Whilst on light commercials, the combined market share of the two Chinese brands, GWM and LDV, in this sector has slipped over the past year from about 10 to seven per cent. That’s probably because there’s an increasing realisation amongst buyers that they’re better off to go after superior, albeit more expensive, products that they can easily sell second hand down the road. For sure, the commercial sector offerings from China haven’t kept pace development wise, in any way, with those products that they sell in the passenger car/suv segments.
And underlining the fact that the best products do dominate the Ute sector are the combined sales of the two best 4×4 pickups – the Toyota HiLux and the Ford Ranger/Volkswagen Amarok (for the Ford and the VW are the same). Between them, they currently make up well over half of all 4×4 Utes sold here.

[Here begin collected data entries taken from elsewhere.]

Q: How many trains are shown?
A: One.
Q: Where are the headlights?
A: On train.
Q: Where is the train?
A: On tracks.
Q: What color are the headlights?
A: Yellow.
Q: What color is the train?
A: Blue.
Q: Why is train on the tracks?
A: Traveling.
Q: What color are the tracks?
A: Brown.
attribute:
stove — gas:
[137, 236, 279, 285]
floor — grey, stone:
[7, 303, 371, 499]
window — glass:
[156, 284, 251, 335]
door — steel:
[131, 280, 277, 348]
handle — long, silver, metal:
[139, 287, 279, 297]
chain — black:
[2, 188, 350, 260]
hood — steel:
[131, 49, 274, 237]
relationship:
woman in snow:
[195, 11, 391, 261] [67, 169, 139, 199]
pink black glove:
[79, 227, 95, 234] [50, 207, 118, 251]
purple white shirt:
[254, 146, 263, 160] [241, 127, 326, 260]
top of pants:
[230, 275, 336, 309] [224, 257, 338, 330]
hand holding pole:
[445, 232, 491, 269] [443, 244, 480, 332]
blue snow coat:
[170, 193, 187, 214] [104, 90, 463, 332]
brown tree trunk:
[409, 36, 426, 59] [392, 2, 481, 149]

In the passenger car field, I’m continually amazed that no-one apart from Hyundai/Kia appears interested in the people mover segment. It’s a reasonable size, accounting for some 12-15k units per year, and yet the Korean sister brands have over 80 per cent of that market between them. The excellent Carnival dominates once again with 72 per cent alone. Why doesn’t anyone else serious play here anymore?

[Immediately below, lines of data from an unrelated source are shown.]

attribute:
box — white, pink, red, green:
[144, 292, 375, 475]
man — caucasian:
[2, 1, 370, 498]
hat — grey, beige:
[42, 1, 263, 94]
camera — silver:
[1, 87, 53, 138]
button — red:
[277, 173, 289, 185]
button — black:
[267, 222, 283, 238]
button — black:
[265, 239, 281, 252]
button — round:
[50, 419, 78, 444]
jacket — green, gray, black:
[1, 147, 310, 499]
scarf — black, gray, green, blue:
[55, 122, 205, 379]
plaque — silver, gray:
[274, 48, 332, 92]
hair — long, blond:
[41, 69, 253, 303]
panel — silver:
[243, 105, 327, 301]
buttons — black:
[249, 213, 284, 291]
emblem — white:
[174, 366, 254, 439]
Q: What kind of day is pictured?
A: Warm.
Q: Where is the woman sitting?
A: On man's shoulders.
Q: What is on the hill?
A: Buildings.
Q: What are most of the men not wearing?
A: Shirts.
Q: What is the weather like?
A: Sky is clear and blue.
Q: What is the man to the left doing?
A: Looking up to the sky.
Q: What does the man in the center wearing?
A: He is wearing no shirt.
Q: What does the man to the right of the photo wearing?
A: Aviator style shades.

Finally, in the sports car market, Porsche sales have not only held up, but are booming year-to-date for all three models, 911, Boxster and Cayman. That surely must be driven by a fear that Porsche is hybridising or electrifying these cars soon, but punters just want good old internal combustion engines in their sports cars so are buying them whilst they still can. Just look at the drop in Taycan sales figures, down 95 per cent month-on-month, for evidence that Porsche buyers don’t appear to have a sustained interest in EVs.